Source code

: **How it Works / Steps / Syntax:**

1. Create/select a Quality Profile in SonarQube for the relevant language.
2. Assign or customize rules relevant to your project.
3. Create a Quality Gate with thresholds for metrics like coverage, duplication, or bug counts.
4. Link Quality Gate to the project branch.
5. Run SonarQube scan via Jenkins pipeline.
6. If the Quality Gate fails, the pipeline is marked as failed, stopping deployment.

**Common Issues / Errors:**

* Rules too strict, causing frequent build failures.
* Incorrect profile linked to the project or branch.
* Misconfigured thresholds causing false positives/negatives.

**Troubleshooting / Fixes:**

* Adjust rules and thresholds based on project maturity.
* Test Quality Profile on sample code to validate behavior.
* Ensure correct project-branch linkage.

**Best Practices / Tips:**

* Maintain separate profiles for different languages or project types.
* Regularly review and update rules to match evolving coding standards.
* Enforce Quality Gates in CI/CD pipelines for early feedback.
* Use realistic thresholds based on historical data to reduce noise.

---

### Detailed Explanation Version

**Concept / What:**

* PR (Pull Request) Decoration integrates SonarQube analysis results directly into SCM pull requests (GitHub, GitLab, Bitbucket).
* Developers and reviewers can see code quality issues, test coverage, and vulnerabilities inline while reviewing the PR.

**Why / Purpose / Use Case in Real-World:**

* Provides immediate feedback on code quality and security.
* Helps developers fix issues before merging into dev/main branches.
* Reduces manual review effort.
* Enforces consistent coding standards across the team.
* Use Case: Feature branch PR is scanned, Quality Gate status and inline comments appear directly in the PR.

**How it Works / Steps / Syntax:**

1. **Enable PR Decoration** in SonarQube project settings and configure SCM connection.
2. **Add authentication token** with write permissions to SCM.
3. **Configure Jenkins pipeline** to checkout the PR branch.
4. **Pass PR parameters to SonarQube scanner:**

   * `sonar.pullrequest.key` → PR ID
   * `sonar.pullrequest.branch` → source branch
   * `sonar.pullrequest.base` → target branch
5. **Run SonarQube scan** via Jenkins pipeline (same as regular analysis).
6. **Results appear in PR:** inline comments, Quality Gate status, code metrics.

=====

#### Directions
Reproduce the material above word for word, keeping every line in its original order and form.

#### Answer area
Source code

: **How it Works / Steps / Syntax:**

1. Create/select a Quality Profile in SonarQube for the relevant language.
2. Assign or customize rules relevant to your project.
3. Create a Quality Gate with thresholds for metrics like coverage, duplication, or bug counts.
4. Link Quality Gate to the project branch.
5. Run SonarQube scan via Jenkins pipeline.
6. If the Quality Gate fails, the pipeline is marked as failed, stopping deployment.

**Common Issues / Errors:**

* Rules too strict, causing frequent build failures.
* Incorrect profile linked to the project or branch.
* Misconfigured thresholds causing false positives/negatives.

**Troubleshooting / Fixes:**

* Adjust rules and thresholds based on project maturity.
* Test Quality Profile on sample code to validate behavior.
* Ensure correct project-branch linkage.

**Best Practices / Tips:**

* Maintain separate profiles for different languages or project types.
* Regularly review and update rules to match evolving coding standards.
* Enforce Quality Gates in CI/CD pipelines for early feedback.
* Use realistic thresholds based on historical data to reduce noise.

---

### Detailed Explanation Version

**Concept / What:**

* PR (Pull Request) Decoration integrates SonarQube analysis results directly into SCM pull requests (GitHub, GitLab, Bitbucket).
* Developers and reviewers can see code quality issues, test coverage, and vulnerabilities inline while reviewing the PR.

**Why / Purpose / Use Case in Real-World:**

* Provides immediate feedback on code quality and security.
* Helps developers fix issues before merging into dev/main branches.
* Reduces manual review effort.
* Enforces consistent coding standards across the team.
* Use Case: Feature branch PR is scanned, Quality Gate status and inline comments appear directly in the PR.

**How it Works / Steps / Syntax:**

1. **Enable PR Decoration** in SonarQube project settings and configure SCM connection.
2. **Add authentication token** with write permissions to SCM.
3. **Configure Jenkins pipeline** to checkout the PR branch.
4. **Pass PR parameters to SonarQube scanner:**

   * `sonar.pullrequest.key` → PR ID
   * `sonar.pullrequest.branch` → source branch
   * `sonar.pullrequest.base` → target branch
5. **Run SonarQube scan** via Jenkins pipeline (same as regular analysis).
6. **Results appear in PR:** inline comments, Quality Gate status, code metrics.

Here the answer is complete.